Not many FTSE 100 shares have bounced back stronger than before the market crash. The following two have done it, though. It’s an impressive feat, and suggests they are well placed to survive any further Covid-19 uncertainty.
These two FTSE 100 shares could help protect your portfolio against a second lockdown this autumn, but there’s a problem. Both are pretty expensive.
It helps to be market leader in a niche product, and Spirax-Sarco Engineering (LSE: SPX) specialises in steam. This can be used to heat or sterilise food production, oil refining, beer making, and drug manufacturing.
Stock market crash survivors
The Spirax-Sarco share price is one of the top performing FTSE 100 shares. It delivered a total return of 768% over 10 years to 31 December 1999, with dividends reinvested. The group was beaten only by equipment rental specialist Ashtead Group (a whopping 2,589%!!) and life-saving technology specialist Halma (932%), according to research from AJ Bell.
Spirax-Sarco didn’t escape the March stock-market crash completely unscathed. It bounced back with tremendous speed, though, rising almost 25% over the last six months. Earlier this month, it reported an 8% drop in half-year operating profits to £119m, with revenue down 4% to £569.7m.
As the economy struggles to escape the clutches of Covid-19, second-half growth will be lower. Management still lifted the interim dividend 5% to 33.5p. It has form on this front, having hiked its dividend, at an average rate of 7% a year, for the last decade.

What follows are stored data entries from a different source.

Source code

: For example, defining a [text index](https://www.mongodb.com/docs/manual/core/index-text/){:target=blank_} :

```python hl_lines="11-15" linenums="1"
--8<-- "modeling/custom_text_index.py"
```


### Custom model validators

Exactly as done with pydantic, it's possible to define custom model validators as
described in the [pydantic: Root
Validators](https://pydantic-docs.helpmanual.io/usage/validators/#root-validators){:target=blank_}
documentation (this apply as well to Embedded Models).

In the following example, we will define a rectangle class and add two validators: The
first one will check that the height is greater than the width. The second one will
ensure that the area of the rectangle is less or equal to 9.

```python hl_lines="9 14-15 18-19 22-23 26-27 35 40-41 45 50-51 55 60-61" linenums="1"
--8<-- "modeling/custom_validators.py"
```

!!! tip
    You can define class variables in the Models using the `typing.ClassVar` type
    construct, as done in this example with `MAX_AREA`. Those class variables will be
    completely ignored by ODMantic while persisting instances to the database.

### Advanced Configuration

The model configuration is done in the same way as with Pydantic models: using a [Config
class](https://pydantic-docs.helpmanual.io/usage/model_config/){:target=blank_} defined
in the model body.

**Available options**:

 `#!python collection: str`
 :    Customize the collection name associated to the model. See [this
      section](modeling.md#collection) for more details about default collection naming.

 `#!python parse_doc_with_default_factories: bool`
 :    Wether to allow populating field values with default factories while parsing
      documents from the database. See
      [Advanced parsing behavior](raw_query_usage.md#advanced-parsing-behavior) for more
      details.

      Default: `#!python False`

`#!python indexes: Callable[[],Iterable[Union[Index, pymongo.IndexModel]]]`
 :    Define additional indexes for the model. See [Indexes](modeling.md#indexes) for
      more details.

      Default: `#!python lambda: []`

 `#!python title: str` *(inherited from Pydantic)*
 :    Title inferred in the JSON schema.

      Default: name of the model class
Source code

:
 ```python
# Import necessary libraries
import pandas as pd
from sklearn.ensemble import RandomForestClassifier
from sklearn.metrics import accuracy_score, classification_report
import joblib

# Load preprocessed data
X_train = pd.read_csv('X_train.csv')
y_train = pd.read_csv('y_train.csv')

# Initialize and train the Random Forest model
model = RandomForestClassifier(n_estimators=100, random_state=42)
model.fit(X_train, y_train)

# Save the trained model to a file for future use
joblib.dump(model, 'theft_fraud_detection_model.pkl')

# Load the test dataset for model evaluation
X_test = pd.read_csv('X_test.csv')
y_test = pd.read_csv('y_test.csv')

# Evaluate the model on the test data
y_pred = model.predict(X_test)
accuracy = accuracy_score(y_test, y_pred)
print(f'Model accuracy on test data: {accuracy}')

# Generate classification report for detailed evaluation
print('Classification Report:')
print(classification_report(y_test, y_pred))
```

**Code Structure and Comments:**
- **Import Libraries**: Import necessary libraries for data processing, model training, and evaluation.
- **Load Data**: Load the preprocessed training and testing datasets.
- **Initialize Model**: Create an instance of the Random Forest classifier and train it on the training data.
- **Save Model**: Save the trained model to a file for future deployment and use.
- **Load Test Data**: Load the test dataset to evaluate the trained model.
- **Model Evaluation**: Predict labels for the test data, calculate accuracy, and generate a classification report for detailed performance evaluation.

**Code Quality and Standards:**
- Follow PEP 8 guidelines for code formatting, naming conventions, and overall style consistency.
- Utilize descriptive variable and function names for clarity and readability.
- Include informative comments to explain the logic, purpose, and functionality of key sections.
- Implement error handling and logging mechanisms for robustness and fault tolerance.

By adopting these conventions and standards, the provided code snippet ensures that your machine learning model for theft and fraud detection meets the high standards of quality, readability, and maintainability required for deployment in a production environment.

This FTSE 100 share is even more expensive
Don’t let that low 1.1% yield fool you. It looks small because the share price has risen so fast, up a thumping 230% over five years. The big problem that it is priced for growth, trading at 38 times earnings. Some may baulk at that price. If you do, put Spirax-Sarco on your watchlist and see what happens in the next crash.
The Ocado Group (LSE: OCDO) share price leaves Spirax-Sarco standing. The FTSE 100 group’s share price is up an incredible 134% in six months, and 624% over five years. Although best known as a grocery delivery group, investors have been buying it as a global technology play. Ocado hopes to “change the way the world shops”, in its own words, by selling its Smart Platform to grocery retailers around the world. It also has a joint venture with M&S.
Ocado benefited from rising demand during the lockdown but what really matters is whether it delivers on its promise to build worldwide sales. This FTSE 100 growth share has been losing money as it builds its business, but latest half-year losses narrowed from £147.4m in 2019 to £40.6m, as its online delivery technology generates new revenues in Paris and Toronto.
Ocado is priced for growth and is expensive to buy today, trades at a dizzying high price/revenue ratio of 10.6 times, way more than most FTSE 100 shares. That means you are at risk if Ocado’s momentum fades. It’s too expensive for me, but I said that six months ago and look what its share price has done since.